# Help identify this plant



## Rony1107 (Dec 25, 2009)

Help identify this plant


----------



## Cavan Allen (Jul 22, 2004)

Maybe _Hygrophila polysperma_, but it's hard to say from the photo. Are the stems pubescent?


----------



## Rony1107 (Dec 25, 2009)

No its not Hygrophila plysperma coz I have it in my aquarium. The guy I got from has so many plants in his 450 ltrs aquarium that he doesn't remember the name. I try to remove n photograph the plant outside water.


----------



## miremonster (Mar 26, 2006)

Emersed H. polysperma can look like Your plant, furthermore H. polysperma is a variable species with several forms. But the plant might also be Staurogyne repens. If You find at least few hairs on the stem (better visible with a magnifier) it's surely a Staurogyne.


----------



## Rony1107 (Dec 25, 2009)

Yes the plant stem does have tiny hair like structure. At first I thought they're hair algae. But even after using mild bleach solution to clean the plants it did not disappear the plants r fine. So its Staurogyne for sure.
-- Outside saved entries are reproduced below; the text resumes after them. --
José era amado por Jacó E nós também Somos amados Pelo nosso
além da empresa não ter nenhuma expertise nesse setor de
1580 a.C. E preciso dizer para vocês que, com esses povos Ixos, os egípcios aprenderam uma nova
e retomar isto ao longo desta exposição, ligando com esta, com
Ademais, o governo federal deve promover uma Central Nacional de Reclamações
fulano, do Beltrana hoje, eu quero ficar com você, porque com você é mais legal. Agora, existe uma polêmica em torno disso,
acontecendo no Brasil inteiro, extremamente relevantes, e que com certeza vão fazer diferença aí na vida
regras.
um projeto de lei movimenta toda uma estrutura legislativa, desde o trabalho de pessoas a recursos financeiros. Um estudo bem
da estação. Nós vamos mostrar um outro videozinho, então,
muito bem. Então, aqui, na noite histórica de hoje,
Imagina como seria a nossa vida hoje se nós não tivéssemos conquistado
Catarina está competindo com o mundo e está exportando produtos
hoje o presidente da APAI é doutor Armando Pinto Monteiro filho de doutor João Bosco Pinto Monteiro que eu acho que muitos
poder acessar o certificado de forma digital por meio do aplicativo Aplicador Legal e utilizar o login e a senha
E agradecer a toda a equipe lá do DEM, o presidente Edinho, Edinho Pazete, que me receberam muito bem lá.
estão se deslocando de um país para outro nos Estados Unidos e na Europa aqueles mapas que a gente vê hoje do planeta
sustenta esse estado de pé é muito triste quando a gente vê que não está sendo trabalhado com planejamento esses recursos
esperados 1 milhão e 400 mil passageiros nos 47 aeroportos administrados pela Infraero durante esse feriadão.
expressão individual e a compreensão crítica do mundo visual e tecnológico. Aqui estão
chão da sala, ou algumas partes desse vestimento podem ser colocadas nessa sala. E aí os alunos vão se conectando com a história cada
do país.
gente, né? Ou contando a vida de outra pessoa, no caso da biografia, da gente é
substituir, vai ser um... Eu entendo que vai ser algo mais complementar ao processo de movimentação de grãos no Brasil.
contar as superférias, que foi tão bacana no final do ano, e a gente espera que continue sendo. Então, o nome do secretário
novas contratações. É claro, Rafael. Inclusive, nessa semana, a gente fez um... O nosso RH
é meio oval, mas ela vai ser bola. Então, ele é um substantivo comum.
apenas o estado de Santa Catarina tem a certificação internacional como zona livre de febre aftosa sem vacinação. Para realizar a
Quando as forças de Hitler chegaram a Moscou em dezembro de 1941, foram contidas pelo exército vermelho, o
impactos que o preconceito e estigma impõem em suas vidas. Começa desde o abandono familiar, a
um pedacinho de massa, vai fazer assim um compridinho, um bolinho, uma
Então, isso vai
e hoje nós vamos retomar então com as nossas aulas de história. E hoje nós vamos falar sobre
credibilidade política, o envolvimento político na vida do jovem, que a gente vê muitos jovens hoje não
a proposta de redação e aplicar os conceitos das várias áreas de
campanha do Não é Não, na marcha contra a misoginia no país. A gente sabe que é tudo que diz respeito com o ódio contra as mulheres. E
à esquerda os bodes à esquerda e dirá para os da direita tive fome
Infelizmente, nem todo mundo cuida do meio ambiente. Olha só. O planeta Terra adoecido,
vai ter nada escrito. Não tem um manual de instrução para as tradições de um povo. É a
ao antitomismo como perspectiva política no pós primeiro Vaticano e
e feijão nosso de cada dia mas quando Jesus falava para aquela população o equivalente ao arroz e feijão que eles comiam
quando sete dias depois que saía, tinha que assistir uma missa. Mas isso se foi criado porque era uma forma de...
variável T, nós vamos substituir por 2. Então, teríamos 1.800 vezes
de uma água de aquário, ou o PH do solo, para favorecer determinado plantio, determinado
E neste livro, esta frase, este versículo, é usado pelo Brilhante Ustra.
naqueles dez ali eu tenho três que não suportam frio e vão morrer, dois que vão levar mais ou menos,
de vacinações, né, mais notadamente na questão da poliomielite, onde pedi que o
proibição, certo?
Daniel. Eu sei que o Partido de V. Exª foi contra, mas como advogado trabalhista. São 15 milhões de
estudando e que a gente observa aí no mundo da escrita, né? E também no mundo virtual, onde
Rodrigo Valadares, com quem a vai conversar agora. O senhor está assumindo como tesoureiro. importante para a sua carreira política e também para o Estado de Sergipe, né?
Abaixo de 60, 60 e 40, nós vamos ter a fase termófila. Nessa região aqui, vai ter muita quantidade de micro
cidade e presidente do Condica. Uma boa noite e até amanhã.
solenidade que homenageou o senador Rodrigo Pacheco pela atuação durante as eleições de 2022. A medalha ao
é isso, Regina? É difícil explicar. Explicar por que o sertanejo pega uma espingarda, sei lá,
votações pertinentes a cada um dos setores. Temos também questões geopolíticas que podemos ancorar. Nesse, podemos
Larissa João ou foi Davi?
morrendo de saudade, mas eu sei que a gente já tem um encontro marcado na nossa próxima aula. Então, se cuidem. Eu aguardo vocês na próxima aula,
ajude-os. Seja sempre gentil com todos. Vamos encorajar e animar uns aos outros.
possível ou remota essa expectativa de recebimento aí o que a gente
Thnx


----------



## Juan Felipe (Sep 19, 2011)

Hello
By leaf structure, appearance and especially the color, I say that is a _Alternanthera Ficcoides_, popularly known in Brazil as "parakeet."


----------



## Cavan Allen (Jul 22, 2004)

It's definitely not _Alternanthera ficoidea_. It's kind of hard to tell from the photo, but I agree with miremonster that it's likely _Staurogyne repens_.


----------